The leader of Augusta’s mosque said Republican presidential candidate Ben Carson’s statement that a Muslim should not be elected president is “un-American” and goes against the Constitution.
“The Constitution says never to test their religion for public office,” said Imam Mohammad Jamal Daoudi of the Islamic Society of Augusta. “We have been requesting the Republican parties and candidates to stay away from using Islamophobic (language) and rhetoric.”
He joins a growing list of Muslims and other leaders nationally taking Carson to task for his statements Sunday in an interview on NBC’s
Meet the Press. On Monday, Carson appeared on Fox News to clarify his earlier statement and issued another statement Monday night on Facebook, saying he could not support a Muslim president who did not renounce the central tenet of Islam – Sharia law - and said his focus on radical Islamic beliefs was implied in the comment.
Daoudi said Muslims in the U.S. are erroneously seen by many Americans as holding the same views as Muslims in the Middle East.
“Muslims in the U.S. have nothing to do with what’s going on in the Middle East,” the imam said. “You cannot paint all Muslims the same way.”
He likened it to Christians who differ over the recent U.S. Supreme Court ruling legalizing gay marriage, saying many Christians considered that un-Christian legislation.
“Somebody’s faith has nothing to do with public office,” he said. “Muslims in this country, they teach in our public schools. They fight in our military. They serve in our Congress. They are a wonderful part of the fabric of our country. That’s what America is. (Carson’s) statement is confirming more why we need the Constitution to protect the Americans of all faith.”

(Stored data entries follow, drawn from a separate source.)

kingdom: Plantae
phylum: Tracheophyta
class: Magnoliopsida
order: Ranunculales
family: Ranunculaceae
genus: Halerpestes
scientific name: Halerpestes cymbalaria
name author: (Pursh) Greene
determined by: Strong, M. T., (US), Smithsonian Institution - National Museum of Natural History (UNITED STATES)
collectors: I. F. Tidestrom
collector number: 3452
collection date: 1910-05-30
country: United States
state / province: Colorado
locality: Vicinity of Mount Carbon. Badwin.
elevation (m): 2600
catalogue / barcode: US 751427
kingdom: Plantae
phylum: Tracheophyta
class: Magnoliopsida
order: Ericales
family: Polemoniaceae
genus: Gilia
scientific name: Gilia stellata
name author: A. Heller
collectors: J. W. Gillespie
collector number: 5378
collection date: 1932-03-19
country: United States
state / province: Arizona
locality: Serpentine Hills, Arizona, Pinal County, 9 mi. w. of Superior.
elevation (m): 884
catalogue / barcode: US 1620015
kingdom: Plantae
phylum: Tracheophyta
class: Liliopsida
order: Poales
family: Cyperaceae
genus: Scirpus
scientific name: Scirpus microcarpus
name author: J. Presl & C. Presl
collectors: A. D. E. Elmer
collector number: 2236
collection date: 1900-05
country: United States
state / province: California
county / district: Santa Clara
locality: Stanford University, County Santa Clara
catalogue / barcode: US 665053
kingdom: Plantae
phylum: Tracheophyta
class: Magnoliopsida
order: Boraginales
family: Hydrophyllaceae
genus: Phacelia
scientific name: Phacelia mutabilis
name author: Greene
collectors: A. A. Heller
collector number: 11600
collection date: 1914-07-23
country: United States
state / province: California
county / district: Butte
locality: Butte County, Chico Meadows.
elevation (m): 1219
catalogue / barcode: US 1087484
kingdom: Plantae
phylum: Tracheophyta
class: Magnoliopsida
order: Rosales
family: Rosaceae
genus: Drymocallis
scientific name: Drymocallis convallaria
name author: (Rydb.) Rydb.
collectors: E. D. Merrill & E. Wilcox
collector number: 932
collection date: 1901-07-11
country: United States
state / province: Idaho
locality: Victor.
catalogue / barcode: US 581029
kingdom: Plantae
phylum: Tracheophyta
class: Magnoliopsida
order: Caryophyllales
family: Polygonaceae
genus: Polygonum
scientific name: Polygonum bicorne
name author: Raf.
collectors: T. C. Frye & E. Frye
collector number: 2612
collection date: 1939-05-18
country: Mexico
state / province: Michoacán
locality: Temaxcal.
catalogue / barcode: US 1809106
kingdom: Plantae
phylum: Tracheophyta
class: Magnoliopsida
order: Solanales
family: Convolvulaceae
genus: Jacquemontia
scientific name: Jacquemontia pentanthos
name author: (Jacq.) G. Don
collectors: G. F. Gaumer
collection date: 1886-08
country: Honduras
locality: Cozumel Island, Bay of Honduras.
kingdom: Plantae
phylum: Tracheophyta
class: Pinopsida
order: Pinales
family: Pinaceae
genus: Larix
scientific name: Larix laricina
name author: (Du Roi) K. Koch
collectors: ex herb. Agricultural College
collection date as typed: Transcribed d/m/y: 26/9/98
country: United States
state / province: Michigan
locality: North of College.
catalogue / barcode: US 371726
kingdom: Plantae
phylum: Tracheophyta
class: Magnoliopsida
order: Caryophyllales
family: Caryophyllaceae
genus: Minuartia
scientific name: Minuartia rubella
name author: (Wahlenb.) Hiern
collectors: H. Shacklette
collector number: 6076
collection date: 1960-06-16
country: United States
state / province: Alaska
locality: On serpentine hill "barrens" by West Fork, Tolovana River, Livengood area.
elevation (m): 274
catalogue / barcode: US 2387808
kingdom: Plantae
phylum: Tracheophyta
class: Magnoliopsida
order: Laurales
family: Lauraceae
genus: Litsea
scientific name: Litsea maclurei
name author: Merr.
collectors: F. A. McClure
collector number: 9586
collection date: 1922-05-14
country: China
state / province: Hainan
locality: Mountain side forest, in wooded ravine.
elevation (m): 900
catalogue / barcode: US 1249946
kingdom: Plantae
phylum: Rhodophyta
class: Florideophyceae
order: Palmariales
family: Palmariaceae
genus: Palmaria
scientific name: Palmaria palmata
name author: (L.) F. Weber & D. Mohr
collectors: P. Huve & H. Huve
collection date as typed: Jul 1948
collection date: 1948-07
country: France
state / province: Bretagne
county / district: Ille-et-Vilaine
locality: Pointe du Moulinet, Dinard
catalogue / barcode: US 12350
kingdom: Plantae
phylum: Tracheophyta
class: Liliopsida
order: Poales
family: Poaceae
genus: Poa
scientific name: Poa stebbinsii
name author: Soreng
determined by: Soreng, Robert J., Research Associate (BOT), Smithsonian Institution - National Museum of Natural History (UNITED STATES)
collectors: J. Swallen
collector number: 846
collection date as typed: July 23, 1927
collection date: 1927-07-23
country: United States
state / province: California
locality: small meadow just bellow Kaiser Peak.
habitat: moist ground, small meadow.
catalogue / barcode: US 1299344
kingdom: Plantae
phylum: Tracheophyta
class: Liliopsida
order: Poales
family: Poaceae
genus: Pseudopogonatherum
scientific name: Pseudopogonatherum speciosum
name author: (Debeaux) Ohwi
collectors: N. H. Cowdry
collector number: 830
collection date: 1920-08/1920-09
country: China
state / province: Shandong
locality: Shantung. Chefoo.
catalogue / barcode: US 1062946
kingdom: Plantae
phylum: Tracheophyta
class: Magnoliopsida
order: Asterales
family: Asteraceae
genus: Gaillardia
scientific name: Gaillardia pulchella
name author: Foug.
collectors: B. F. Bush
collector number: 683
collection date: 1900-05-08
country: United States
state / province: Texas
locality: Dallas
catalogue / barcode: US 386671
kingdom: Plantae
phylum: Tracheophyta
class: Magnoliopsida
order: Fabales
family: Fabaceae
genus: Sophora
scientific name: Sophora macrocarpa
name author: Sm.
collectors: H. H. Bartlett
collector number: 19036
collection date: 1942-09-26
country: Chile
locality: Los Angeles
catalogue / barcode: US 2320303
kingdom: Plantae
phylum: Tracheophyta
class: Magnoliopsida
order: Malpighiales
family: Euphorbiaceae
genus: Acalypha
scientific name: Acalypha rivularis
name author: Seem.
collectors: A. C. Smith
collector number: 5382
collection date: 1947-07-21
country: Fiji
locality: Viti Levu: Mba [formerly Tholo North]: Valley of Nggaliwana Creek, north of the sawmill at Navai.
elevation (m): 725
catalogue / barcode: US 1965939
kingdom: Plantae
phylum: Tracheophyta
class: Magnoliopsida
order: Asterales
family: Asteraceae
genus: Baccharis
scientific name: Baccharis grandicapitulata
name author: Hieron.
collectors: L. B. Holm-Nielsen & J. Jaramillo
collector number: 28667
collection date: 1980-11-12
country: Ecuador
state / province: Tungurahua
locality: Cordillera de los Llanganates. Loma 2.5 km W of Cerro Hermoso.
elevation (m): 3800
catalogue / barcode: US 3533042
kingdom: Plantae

Daoudi said Carson did not help the GOP among Muslim voters. He said Muslims who might have been considering voting Republican because they disagree with President Obama’s foreign policy on Syria – believing the U.S. should have intervened much sooner – might now be more likely to vote Democratic.
“It’s really hurting Muslims’ feeling and the Muslim citizens who are working hard and contributing to the fabric of the United States,” he said.
The Islamic Society of North America issued a statement Monday calling for Republican presidential candidates to reject Islamophobic rhetoric and inviting them to “positively engage with the American Muslim community and its voters.” Also Monday, the Council on American-Islamic Relations called on Carson to withdraw from the presidential race.
“Mr. Carson clearly does not understand or care about the Constitution, which states that ‘no religious test shall ever be required as a qualification for any office,’” said the council’s executive director, Nihad Awad, in a news release. “We call on our nation’s political leaders – across the political spectrum – to repudiate these unconstitutional and un-American statements and for Mr. Carson to withdraw from the presidential race.”